Approaching it as a person who is paying rent and trying to get approval, the lender will accept a copy of the lease agreement as proof that the stated rent is being paid. I presume they will accept the same from you as the landlord as proof that you are receiving the stated rent.


----------



## wbbs (10 Aug 2011)

A copy of your balancing statement from Revenue would show the rental income on it and would show it was included in your income for tax calculations.   

*I am assuming your returns are just ordinary PAYE ones and that you get an ordinary balancing statement.


----------



## Bronte (11 Aug 2011)

Wow never heard of the bank asking that before.  Further proof is your PRTB registrations.  Rent book.  Utilities in tenant's names if you have to go that far.  
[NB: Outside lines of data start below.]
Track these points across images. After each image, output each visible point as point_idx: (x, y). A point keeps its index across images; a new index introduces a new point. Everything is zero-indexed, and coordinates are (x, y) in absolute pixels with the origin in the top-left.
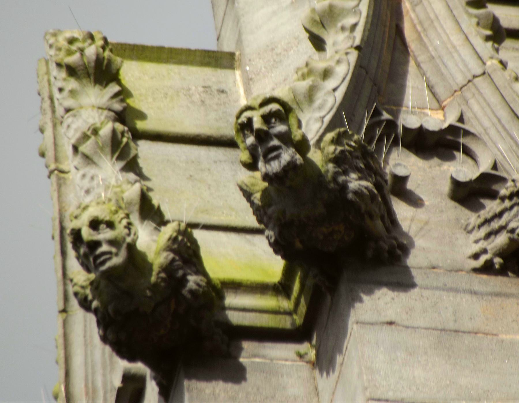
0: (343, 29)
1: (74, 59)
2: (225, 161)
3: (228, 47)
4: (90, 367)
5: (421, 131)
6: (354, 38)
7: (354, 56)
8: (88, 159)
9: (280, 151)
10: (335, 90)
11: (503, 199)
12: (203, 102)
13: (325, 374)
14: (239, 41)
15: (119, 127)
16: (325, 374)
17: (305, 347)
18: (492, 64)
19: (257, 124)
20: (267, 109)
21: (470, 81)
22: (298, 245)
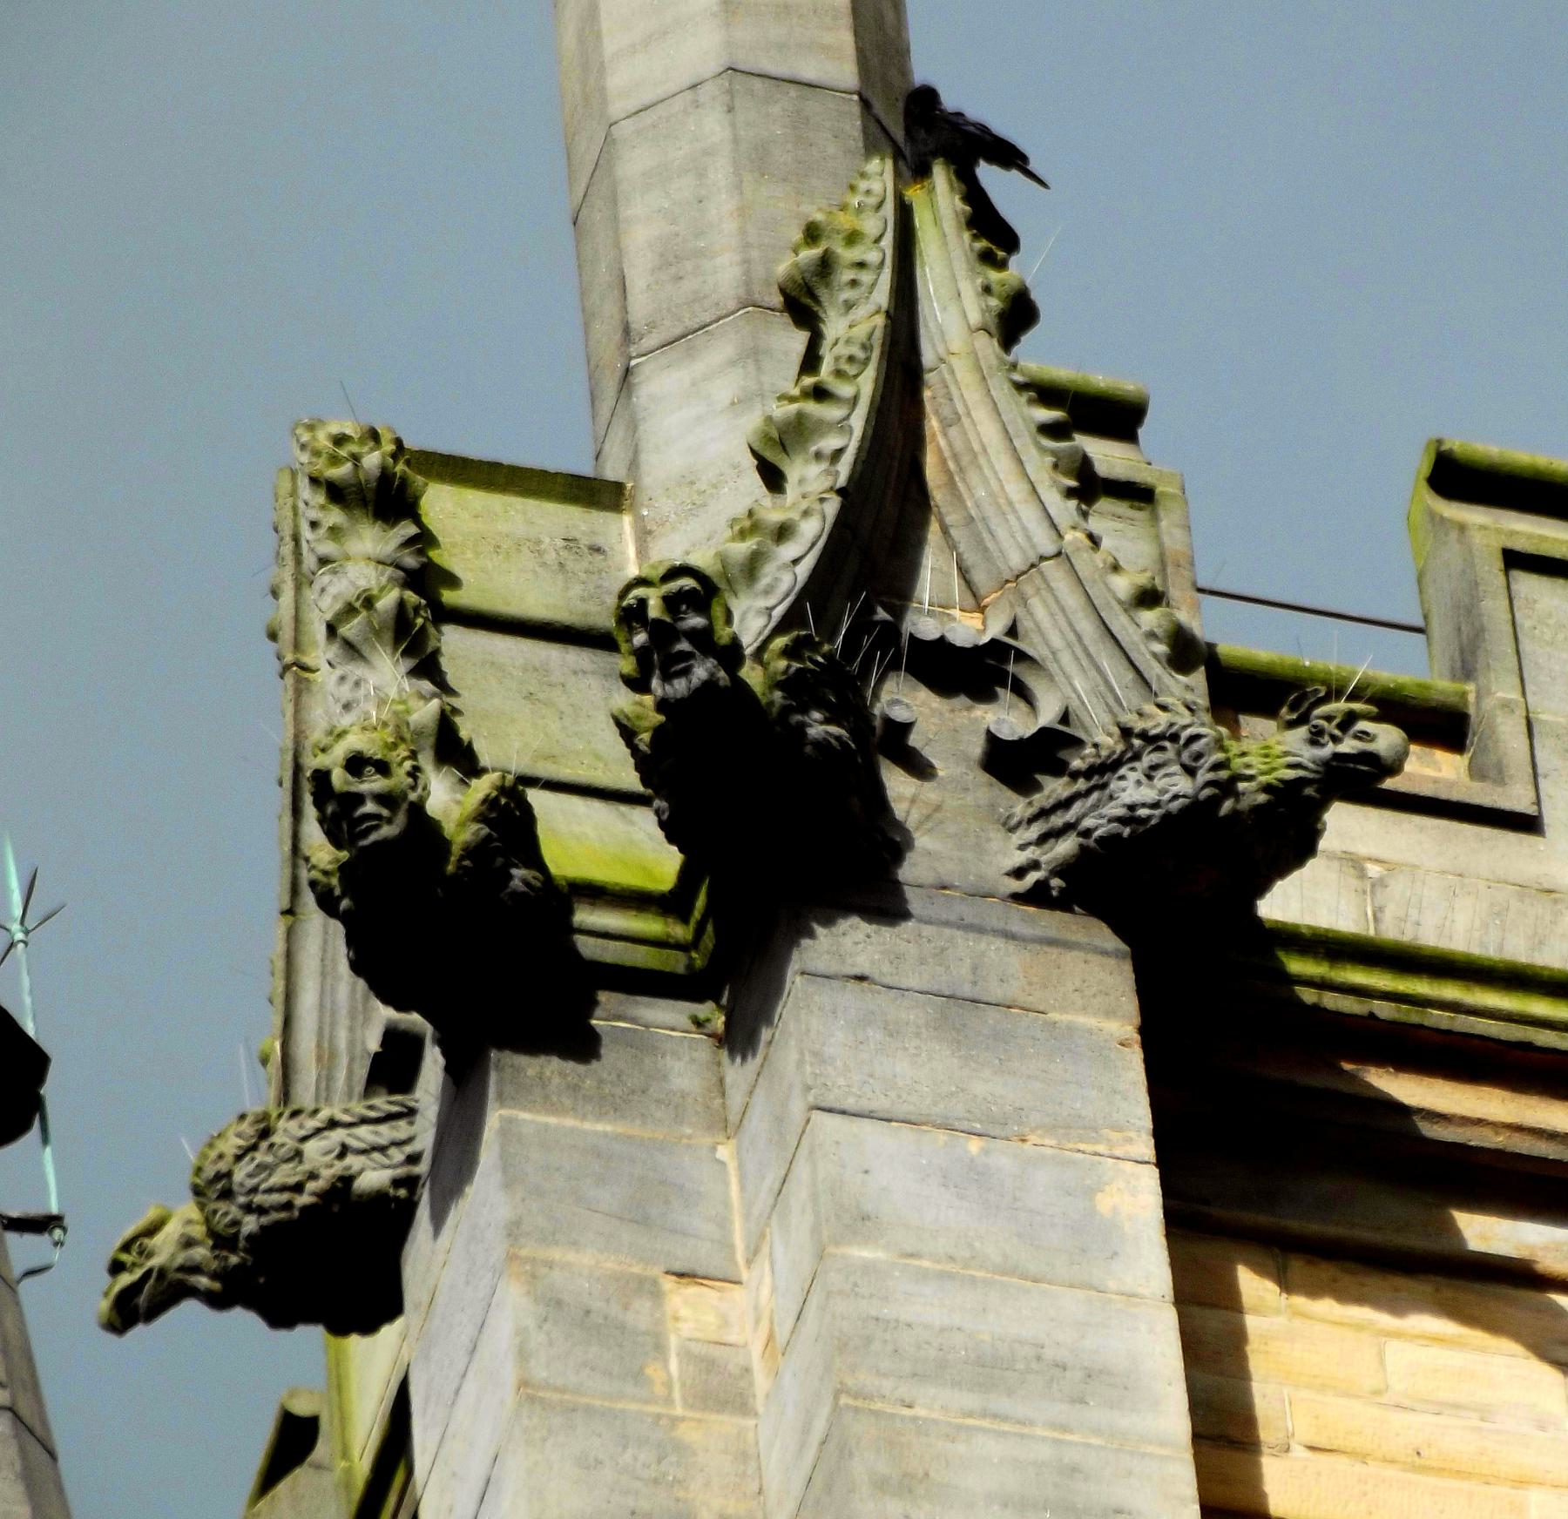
1: (341, 472)
3: (613, 470)
7: (833, 506)
10: (796, 562)
11: (1075, 775)
14: (634, 465)
15: (412, 597)
17: (705, 1009)
19: (655, 610)
21: (1033, 566)
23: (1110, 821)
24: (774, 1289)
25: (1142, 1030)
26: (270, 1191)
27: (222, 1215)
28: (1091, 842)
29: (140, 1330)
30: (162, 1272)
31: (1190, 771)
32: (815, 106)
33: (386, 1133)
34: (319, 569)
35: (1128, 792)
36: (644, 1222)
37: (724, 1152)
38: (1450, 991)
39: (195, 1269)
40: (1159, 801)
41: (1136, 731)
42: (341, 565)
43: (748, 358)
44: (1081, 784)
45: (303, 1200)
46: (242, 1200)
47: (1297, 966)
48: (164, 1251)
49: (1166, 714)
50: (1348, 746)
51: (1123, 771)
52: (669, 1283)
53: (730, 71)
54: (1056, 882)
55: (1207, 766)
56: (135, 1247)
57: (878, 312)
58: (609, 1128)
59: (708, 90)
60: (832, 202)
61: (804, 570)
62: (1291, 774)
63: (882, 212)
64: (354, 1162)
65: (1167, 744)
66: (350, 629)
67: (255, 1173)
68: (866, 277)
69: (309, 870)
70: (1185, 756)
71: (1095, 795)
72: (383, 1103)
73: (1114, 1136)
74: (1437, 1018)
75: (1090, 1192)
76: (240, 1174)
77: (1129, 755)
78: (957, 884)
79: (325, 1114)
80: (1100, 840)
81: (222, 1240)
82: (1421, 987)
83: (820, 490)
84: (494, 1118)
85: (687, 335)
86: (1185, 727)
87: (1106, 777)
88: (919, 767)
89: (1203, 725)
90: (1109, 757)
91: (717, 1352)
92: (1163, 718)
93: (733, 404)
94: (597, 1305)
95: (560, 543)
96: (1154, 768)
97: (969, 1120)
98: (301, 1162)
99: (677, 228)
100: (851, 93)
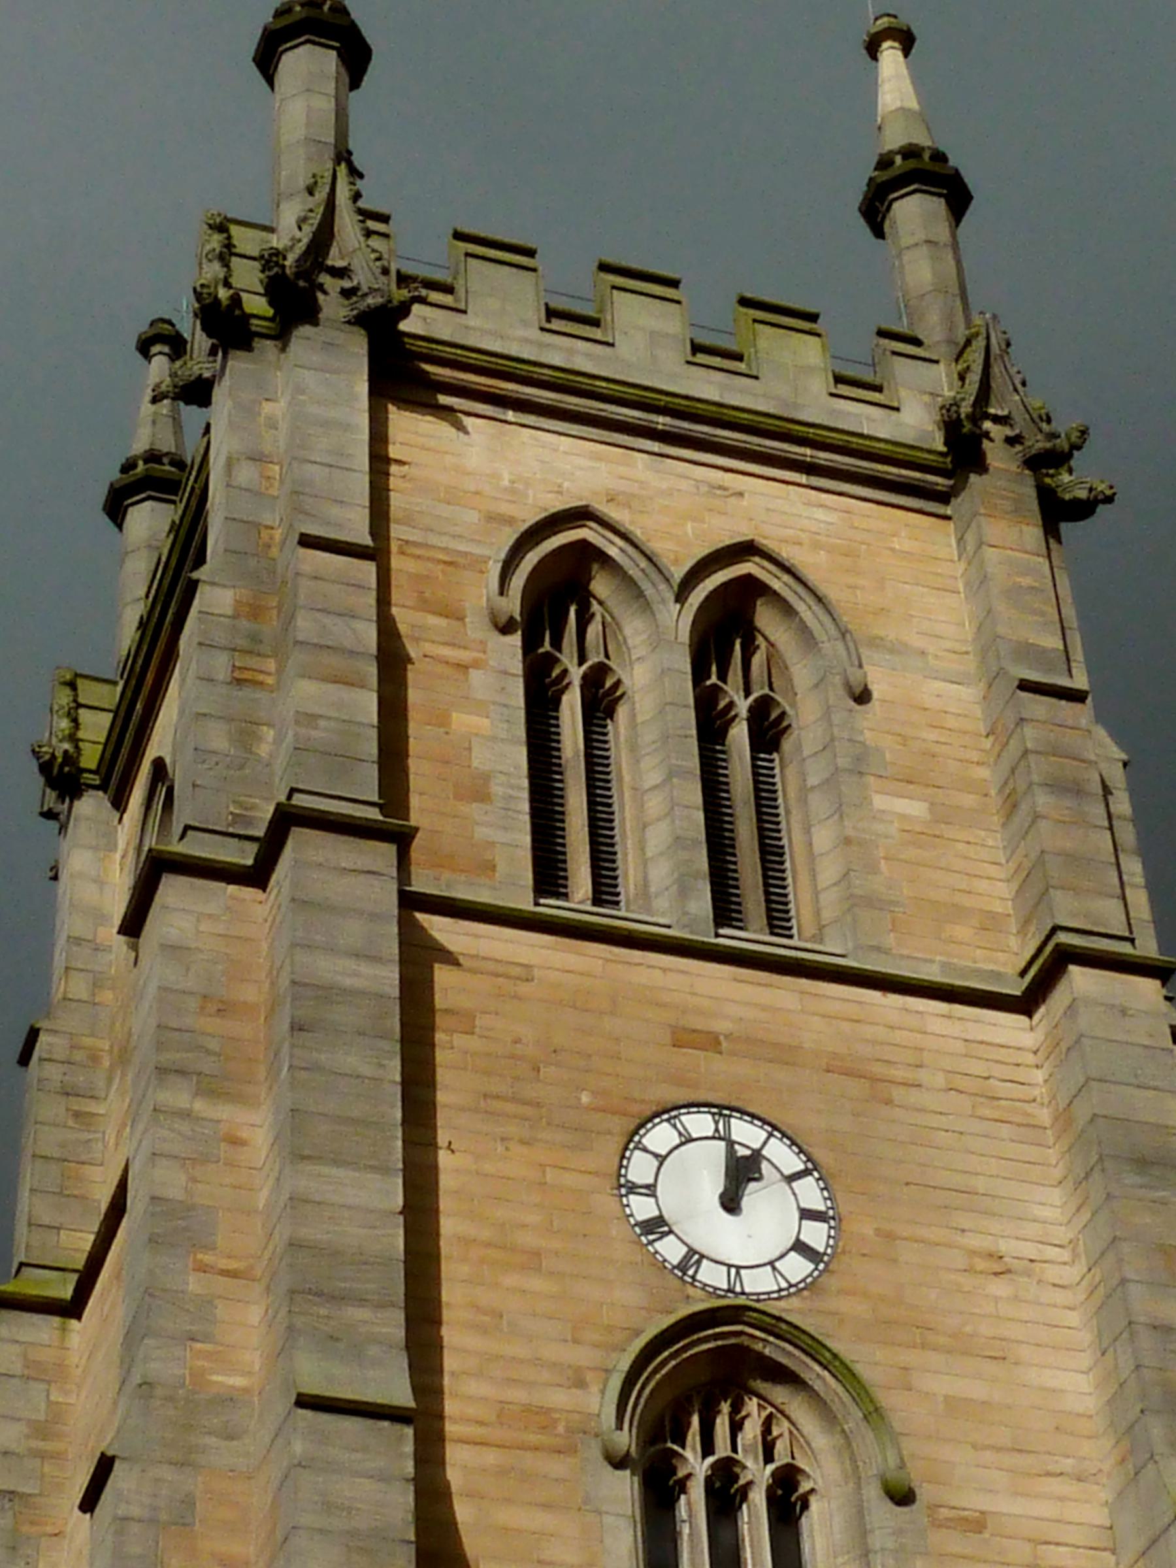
1: (211, 222)
3: (274, 225)
5: (333, 267)
14: (278, 223)
15: (225, 250)
17: (277, 343)
18: (363, 245)
19: (266, 256)
37: (279, 374)
38: (440, 347)
47: (406, 340)
48: (163, 388)
50: (416, 294)
72: (211, 359)
74: (435, 353)
81: (175, 386)
82: (434, 346)
84: (230, 363)
88: (325, 293)
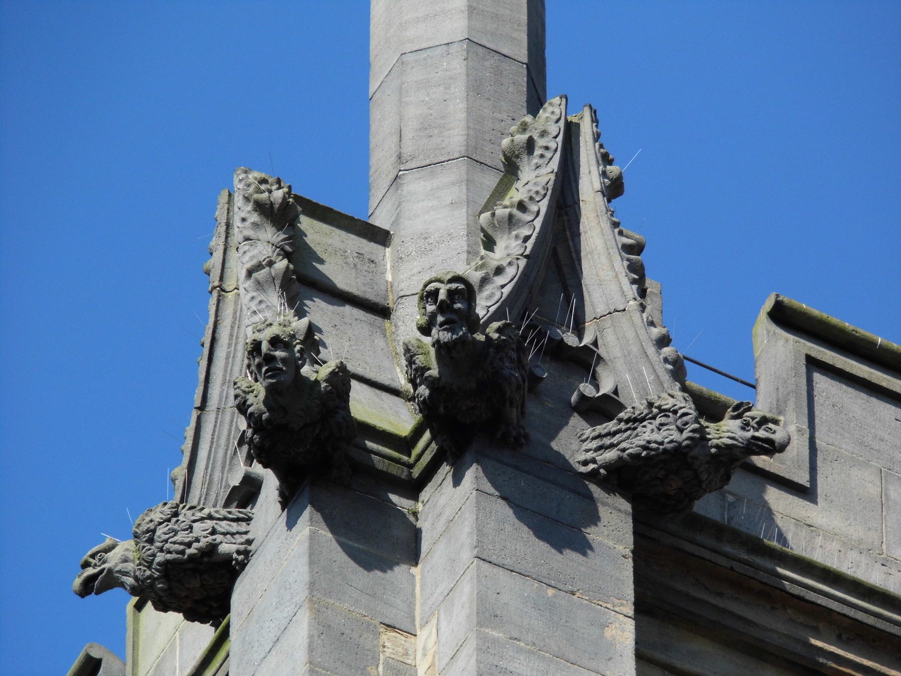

Also some of my rents are cash which are then lodged, my accountant can only trust me when I say this is the rent received as technically he doesn't know the lodgements are rent, so can't see how an accountant can certify the rent received.  It would even apply to some that are direct debits as how would the accountant know it was a tenant paying it.


----------



## selfbuild (15 Aug 2011)

Thanks for your replies all - would anyone know how much an account would charge to certify all of this (after I gather together the relevant documentations)?
Thnaks


----------



## WizardDr (15 Aug 2011)

Selfbuild - if you have completed your tax return - I assume from what you are saying that you have included your Case V Rental Income. To have done this, you would have needed to compute the rent and the deductions - and that figure will be on your balancing statement. Show this - and if you like the calculations. That should suffice.


----------



## kennyb3 (16 Aug 2011)

WizardDr said:


> Selfbuild - if you have completed your tax return - I assume from what you are saying that you have included your Case V Rental Income. To have done this, you would have needed to compute the rent and the deductions - and that figure will be on your balancing statement. Show this - and if you like the calculations. That should suffice.


 
Agree with this. Certify doesnt mean the accountant walks down the bank with you watches you lodge the money to prove its rent.


----------



## badbob (16 Aug 2011)

if your tax returns are up to date you can request a tax clearance certificate from revenue (can be requested on revenue website)


----------